=== RAW DATA ===
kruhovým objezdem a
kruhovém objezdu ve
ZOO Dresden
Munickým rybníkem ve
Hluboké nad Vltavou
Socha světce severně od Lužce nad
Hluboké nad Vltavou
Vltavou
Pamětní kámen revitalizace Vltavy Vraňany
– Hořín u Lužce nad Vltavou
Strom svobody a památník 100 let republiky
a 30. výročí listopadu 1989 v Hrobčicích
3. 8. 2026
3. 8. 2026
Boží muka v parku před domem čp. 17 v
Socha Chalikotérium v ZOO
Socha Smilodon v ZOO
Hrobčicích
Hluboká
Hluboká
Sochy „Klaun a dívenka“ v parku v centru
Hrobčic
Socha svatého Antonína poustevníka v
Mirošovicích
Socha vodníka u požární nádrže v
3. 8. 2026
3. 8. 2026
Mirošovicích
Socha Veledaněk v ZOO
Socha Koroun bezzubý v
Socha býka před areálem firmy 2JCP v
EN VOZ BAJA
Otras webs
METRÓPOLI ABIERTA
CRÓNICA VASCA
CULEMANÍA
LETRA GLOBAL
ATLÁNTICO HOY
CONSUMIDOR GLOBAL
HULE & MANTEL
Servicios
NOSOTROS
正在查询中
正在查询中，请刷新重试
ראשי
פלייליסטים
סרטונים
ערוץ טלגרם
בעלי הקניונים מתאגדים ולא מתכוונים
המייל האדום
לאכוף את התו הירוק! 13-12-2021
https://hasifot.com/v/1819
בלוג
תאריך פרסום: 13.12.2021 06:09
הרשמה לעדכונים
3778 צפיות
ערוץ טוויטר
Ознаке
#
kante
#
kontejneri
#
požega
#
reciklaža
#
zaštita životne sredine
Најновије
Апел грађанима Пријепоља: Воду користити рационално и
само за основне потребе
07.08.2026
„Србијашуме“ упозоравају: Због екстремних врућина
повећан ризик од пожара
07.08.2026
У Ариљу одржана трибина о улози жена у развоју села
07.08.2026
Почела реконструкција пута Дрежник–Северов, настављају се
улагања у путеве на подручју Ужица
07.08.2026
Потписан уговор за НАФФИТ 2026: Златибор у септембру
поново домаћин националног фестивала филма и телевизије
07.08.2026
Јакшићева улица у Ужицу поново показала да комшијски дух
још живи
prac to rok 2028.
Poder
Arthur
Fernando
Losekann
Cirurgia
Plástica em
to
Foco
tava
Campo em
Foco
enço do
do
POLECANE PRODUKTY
===
# [WHAT YOU SHOULD DO]
Print every line of the records above verbatim, in the same order.

# [EXERCISE SOLUTION]
kruhovým objezdem a
kruhovém objezdu ve
ZOO Dresden
Munickým rybníkem ve
Hluboké nad Vltavou
Socha světce severně od Lužce nad
Hluboké nad Vltavou
Vltavou
Pamětní kámen revitalizace Vltavy Vraňany
– Hořín u Lužce nad Vltavou
Strom svobody a památník 100 let republiky
a 30. výročí listopadu 1989 v Hrobčicích
3. 8. 2026
3. 8. 2026
Boží muka v parku před domem čp. 17 v
Socha Chalikotérium v ZOO
Socha Smilodon v ZOO
Hrobčicích
Hluboká
Hluboká
Sochy „Klaun a dívenka“ v parku v centru
Hrobčic
Socha svatého Antonína poustevníka v
Mirošovicích
Socha vodníka u požární nádrže v
3. 8. 2026
3. 8. 2026
Mirošovicích
Socha Veledaněk v ZOO
Socha Koroun bezzubý v
Socha býka před areálem firmy 2JCP v
EN VOZ BAJA
Otras webs
METRÓPOLI ABIERTA
CRÓNICA VASCA
CULEMANÍA
LETRA GLOBAL
ATLÁNTICO HOY
CONSUMIDOR GLOBAL
HULE & MANTEL
Servicios
NOSOTROS
正在查询中
正在查询中，请刷新重试
ראשי
פלייליסטים
סרטונים
ערוץ טלגרם
בעלי הקניונים מתאגדים ולא מתכוונים
המייל האדום
לאכוף את התו הירוק! 13-12-2021
https://hasifot.com/v/1819
בלוג
תאריך פרסום: 13.12.2021 06:09
הרשמה לעדכונים
3778 צפיות
ערוץ טוויטר
Ознаке
#
kante
#
kontejneri
#
požega
#
reciklaža
#
zaštita životne sredine
Најновије
Апел грађанима Пријепоља: Воду користити рационално и
само за основне потребе
07.08.2026
„Србијашуме“ упозоравају: Због екстремних врућина
повећан ризик од пожара
07.08.2026
У Ариљу одржана трибина о улози жена у развоју села
07.08.2026
Почела реконструкција пута Дрежник–Северов, настављају се
улагања у путеве на подручју Ужица
07.08.2026
Потписан уговор за НАФФИТ 2026: Златибор у септембру
поново домаћин националног фестивала филма и телевизије
07.08.2026
Јакшићева улица у Ужицу поново показала да комшијски дух
још живи
prac to rok 2028.
Poder
Arthur
Fernando
Losekann
Cirurgia
Plástica em
to
Foco
tava
Campo em
Foco
enço do
do
POLECANE PRODUKTY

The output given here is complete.